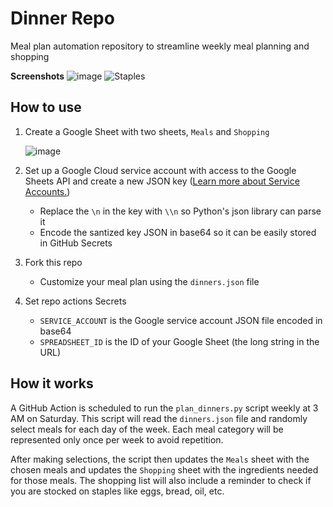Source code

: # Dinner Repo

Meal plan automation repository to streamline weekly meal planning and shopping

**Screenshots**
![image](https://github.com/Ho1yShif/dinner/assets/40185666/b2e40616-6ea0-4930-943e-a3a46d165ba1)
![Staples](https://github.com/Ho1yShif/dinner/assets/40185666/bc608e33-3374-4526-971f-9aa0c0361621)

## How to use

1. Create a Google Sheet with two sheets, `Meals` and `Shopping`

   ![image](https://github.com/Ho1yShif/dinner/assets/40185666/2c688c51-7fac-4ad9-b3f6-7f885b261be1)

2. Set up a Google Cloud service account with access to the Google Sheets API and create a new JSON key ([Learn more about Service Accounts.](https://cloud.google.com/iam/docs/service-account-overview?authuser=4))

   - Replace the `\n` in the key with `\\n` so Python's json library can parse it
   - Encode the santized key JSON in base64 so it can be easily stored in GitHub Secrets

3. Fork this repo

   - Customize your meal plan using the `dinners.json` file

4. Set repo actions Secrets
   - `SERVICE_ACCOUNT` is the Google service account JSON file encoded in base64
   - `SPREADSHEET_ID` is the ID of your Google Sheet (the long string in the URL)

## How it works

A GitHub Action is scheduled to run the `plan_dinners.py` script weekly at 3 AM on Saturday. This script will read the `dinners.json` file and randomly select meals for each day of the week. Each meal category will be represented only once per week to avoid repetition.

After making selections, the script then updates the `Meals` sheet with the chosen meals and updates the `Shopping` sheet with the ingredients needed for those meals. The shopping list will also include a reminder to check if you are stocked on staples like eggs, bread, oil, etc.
——————————
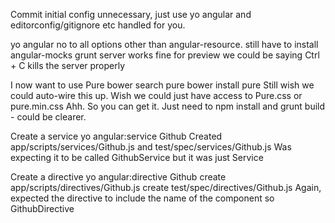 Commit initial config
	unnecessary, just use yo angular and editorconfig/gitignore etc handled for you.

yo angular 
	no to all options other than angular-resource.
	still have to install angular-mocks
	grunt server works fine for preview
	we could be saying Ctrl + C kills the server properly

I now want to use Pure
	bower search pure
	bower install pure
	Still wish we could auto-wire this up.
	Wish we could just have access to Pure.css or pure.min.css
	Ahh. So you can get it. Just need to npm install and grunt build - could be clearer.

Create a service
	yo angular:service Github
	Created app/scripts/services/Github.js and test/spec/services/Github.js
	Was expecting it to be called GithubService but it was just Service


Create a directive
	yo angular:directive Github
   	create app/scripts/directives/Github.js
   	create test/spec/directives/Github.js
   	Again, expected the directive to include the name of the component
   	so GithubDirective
——————————
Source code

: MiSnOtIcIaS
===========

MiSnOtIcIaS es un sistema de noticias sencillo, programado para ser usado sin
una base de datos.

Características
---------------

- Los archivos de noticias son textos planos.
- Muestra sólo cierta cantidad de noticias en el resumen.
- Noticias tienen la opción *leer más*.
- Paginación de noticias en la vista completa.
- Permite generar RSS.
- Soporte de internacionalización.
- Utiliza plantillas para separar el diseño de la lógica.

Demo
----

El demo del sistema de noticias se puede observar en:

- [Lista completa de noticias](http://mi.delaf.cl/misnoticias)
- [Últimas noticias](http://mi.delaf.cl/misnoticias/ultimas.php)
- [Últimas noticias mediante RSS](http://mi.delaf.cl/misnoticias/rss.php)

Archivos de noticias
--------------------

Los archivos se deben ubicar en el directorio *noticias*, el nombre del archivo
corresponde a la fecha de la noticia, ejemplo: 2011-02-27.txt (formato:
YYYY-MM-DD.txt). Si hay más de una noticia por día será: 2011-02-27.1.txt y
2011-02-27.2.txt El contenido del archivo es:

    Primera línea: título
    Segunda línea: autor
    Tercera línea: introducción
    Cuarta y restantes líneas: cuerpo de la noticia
——————————
--- Exercise description ---
From the records above, print exactly the lines that run from the line with "we could be" to the line with "so GithubDirective", inclusive.

--- Written answer ---
	we could be saying Ctrl + C kills the server properly

I now want to use Pure
	bower search pure
	bower install pure
	Still wish we could auto-wire this up.
	Wish we could just have access to Pure.css or pure.min.css
	Ahh. So you can get it. Just need to npm install and grunt build - could be clearer.

Create a service
	yo angular:service Github
	Created app/scripts/services/Github.js and test/spec/services/Github.js
	Was expecting it to be called GithubService but it was just Service


Create a directive
	yo angular:directive Github
   	create app/scripts/directives/Github.js
   	create test/spec/directives/Github.js
   	Again, expected the directive to include the name of the component
   	so GithubDirective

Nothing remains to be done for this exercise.